3500km Oz road trip in 5 days – Day 4 – south coast of South Australia

Written by Gary on November 30th, 2009

After a well earned nice sleep at the Stamford Grand Hotel in Glenelg, Adelaide, it was off south to Cape Jervis for a possible trip over to Kangaroo Island.

Once we were out of the urban traffic, we drove past Maslin Beach – Australia’s 1st unclad (nude bathing) beach and the basis for an Australian comedy movie of the same title, and headed down the very hilly west coast of the Flerieu Peninsula to Cape Jervis where there is a car and passenger ferry to Kangaroo Island which takes 45min.

Kangaroo Island, in addition to its parks, is renown for its special breed of venomous Tiger Snake – don’t let that worry you – you will only get bitten if you step on one accidentally or try to catch one.

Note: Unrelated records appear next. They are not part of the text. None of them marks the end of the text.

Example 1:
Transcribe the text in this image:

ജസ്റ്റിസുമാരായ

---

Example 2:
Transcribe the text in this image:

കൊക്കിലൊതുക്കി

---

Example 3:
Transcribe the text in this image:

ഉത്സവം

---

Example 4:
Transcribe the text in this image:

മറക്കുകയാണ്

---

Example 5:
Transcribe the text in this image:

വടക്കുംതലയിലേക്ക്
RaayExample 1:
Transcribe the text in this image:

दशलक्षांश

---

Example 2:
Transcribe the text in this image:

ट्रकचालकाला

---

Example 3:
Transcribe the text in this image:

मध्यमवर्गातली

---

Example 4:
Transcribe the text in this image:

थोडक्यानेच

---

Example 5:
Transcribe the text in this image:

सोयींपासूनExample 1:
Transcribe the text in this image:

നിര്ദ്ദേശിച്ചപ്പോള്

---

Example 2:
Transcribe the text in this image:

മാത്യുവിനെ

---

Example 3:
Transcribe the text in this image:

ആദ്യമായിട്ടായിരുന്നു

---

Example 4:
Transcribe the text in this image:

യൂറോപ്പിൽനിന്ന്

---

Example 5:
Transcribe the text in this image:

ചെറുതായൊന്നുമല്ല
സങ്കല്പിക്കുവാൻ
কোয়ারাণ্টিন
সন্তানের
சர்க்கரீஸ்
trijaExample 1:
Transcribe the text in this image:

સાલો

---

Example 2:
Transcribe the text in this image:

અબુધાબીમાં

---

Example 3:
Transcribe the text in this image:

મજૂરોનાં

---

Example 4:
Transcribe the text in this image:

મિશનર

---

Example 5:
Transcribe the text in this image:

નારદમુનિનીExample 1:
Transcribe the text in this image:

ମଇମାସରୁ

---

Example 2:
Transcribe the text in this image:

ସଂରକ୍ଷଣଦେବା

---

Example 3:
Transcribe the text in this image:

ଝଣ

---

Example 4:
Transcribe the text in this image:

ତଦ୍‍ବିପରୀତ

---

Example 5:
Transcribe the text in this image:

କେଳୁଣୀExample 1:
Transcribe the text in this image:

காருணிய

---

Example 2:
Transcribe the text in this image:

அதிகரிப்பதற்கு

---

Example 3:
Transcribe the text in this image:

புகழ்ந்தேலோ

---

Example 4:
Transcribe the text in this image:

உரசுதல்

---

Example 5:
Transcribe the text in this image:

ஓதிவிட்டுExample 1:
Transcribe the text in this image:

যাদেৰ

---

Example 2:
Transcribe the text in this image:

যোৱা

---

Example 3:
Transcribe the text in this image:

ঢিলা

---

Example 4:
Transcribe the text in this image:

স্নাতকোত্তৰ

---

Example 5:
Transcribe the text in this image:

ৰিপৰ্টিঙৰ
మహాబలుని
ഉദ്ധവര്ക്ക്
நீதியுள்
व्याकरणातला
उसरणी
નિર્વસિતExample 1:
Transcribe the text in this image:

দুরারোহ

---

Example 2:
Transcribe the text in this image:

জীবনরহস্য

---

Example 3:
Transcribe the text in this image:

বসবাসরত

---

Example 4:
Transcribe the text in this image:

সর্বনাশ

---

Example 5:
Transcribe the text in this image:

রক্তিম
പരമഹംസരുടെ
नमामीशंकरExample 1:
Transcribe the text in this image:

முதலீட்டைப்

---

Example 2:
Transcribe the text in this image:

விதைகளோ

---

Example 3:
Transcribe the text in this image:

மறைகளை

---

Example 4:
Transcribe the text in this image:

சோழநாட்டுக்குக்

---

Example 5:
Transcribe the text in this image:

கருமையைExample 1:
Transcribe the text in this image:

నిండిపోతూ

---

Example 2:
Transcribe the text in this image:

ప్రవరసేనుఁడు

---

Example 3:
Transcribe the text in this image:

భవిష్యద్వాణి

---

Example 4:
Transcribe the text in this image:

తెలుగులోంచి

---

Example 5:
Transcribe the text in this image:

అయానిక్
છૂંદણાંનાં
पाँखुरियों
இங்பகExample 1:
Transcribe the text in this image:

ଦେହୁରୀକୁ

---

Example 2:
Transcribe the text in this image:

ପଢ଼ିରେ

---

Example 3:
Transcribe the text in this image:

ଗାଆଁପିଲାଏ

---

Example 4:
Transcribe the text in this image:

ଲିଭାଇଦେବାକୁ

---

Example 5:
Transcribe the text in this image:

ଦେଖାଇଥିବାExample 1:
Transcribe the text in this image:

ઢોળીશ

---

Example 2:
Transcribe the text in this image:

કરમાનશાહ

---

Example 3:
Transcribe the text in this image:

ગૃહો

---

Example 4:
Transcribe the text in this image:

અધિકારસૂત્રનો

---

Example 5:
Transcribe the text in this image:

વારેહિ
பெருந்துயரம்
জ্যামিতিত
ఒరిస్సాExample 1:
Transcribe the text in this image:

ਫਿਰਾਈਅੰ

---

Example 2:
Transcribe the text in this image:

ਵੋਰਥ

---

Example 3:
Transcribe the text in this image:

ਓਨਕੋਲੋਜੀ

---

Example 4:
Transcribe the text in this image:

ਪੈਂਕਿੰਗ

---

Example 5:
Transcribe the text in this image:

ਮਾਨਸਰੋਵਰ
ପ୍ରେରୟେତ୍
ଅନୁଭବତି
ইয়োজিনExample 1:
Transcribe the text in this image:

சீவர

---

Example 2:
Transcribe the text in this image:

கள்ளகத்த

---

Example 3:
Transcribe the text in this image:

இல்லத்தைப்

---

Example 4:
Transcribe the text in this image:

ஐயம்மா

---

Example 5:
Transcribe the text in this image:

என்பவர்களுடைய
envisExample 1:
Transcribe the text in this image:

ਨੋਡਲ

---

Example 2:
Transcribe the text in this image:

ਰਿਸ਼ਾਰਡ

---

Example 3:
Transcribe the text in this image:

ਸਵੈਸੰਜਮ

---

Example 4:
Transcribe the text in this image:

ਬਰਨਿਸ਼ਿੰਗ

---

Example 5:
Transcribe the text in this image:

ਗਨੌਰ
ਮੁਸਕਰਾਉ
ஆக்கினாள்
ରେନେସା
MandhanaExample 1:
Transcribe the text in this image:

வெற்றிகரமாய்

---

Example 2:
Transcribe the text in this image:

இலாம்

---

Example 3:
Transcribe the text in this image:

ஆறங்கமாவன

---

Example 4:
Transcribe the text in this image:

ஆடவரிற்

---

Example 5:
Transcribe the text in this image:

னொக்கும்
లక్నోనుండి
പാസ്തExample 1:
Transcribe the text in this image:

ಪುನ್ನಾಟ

As the weather was moving in fast, and the price for 2 adults and a car return on the ferry at $A340 was a bit steep for a one day journey (it would be worth it if one was spending a few days to explore or relax though), we decided to head for Victor Harbour: horse drawn cart to take you across to Granite Island – or you could walk it – but those clouds would suggest otherwise:

Victor Harbour

Victor Harbour is THE coastal town in these parts where there is an ample range of restaurants (assuming you drove past the wine district of McLaren Vale as we did) – but unfortunately, it was fruit for us as we decided to try and get ahead of the approaching Cold Front storms and drive to pretty little Strathalbyn.

At Strathalbyn, whilst filling up on gas, and buying a few lunch ingredients, a massive cumulo-nimbus storm cell began building before our eyes then moved east in the same direction we were traveling making us feel like we were storm chasers – but no tornado from this one – but a lot of flash flooding in Kingston as we discovered:


Once we had got under the storm cell, the scene looked a bit different, and it was much safer for the camera taking shots inside the moving car, but by this stage of the trip, I was getting pretty quick at getting the camera ready, composing and capturing the shot at 110kph:

storm pastures

We caught the punt across the Murray River at Wellington, and arrived at Kingston S.E. not long after it had been hit by another storm cell and there was significant flooding but the town seemed deserted, so we decided to move onto the popular fishing port of Robe.

By the time we arrived at Robe, it was almost dark and the storm was in full swing with lightning, torrential rain, and almost every motel booked out – except one which we gladly accepted.